Can White Coat Hypertension Kill You?
White coat hypertension may more than double your risk of a heart attack. About 1 in 5 American adults have white coat hypertension (high blood pressure in the doctor’s office but not at home) In a recent review researchers analyzed 27 studies involving more than 64,000 patients in the United States, Europe and Asia. Findings revealed that compared with people with normal blood pressure readings (both at home and at the doctor’s office), patients with white coat hypertension were at elevated risk for heart attack and death.
White Coat Hypertension Might be Happening Outside the Doctor’s Office
The data showed that those patients with untreated white coat hypertension had a 36% increased risk of getting heart disease, 33% increased risk of death due to any cause and 109% increased risk of death from heart disease. This study did not find a strong association with stroke but other studies did. I think it can increase risk. This finding was most significant for people 55 years or older.
White coat is caused by anxiety. With anxiety excitatory neurotransmitters such as epinephrine and nor-epinephrine increase. These are short acting stress neurohormones that cause constriction of the vessels, driving pressure up. When the stressor is gone levels typically return to normal. Very stressed out individuals will have higher levels for longer along with elevated cortisol as well. I do tests that measure stress hormones if needed.
I tell my patients “If your blood pressure is high here in my office its going to be high with any stressful situation.” White coat used to be dismissed and unimportant, but I never understood this. Now that ambulatory 24-hour blood pressure monitors are available its been more easy to see that pressure goes up with stress.
Knowing that your blood pressure might climb higher in your doctor’s office may actually become a self-fulfilling prophecy for some. In other words, the worry that you’ll have a high blood pressure reading may actually cause just enough anxiety to boost your blood pressure.
If you’re feeling anxious or worried when you sit down to have your blood pressure measured, ask the doctor or nurse to wait a bit so you can calm down. Make sure you have been sitting for AT LEAST 5 minutes without talking. Do not cross your legs or talk during the measurement either. If you had to rush to the appointment take at least 10 minutes of quiet time first. You should these when you feel stressed any time of day.
- Practice deep breathing
- Try belly breathing, also known as abdominal or diaphragmatic breathing. Most of us take shallow breaths while holding the stomach in. Breathe so that you stomach feels filled with air. You are doing it right when it sticks out. Breathe in for a count of 6, hold for 6 and breathe out for 6. Do this for 2 minutes. Pressure should come down.
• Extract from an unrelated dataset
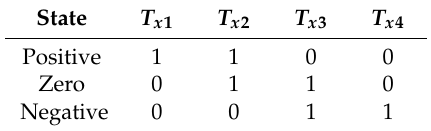
Table 1. Switching state of three-level NPC inverter depending on output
- Measure your blood pressure at home. If you have hypertension at the doctor but not at home make sure you really have good data. Measure it once to twice a day at the same time. Try measurements when you feel calm as well as stressed and note it next to the measurement. Be aware that salty food will increase it.
- Relax. Practice yoga and or meditation
- Exercise. Get at least 200 minutes of aerobic exercise per week
- Eat a heart healthy diet. Watch salt intake (2,000 mg a day)
- Rest. Get at least 7-8 hours a sleep per night! I prefer 8.
- Try supplements. There are many plant extracts, nutraceuticals, and other natural agents that can lower blood pressure that I can help you with.
In conclusion, white coat is a big risk factor. It needs to be addressed. If you can’t manage it let me help. There is even more that can be done if you work with me. Diet, lifestyle and stress management are all powerful tools.
Ann Intern Med. [Epub ahead of print 11 June 2019]. Cardiovascular Events and Mortality in White Coat Hypertension: A Systematic Review and Meta-analysis.
Ann Intern Med. 2015 Feb 3;162(3):192-204. Diagnostic and predictive accuracy of blood pressure screening methods with consideration of rescreening intervals: a systematic review for the U.S. Preventive Services Task Force.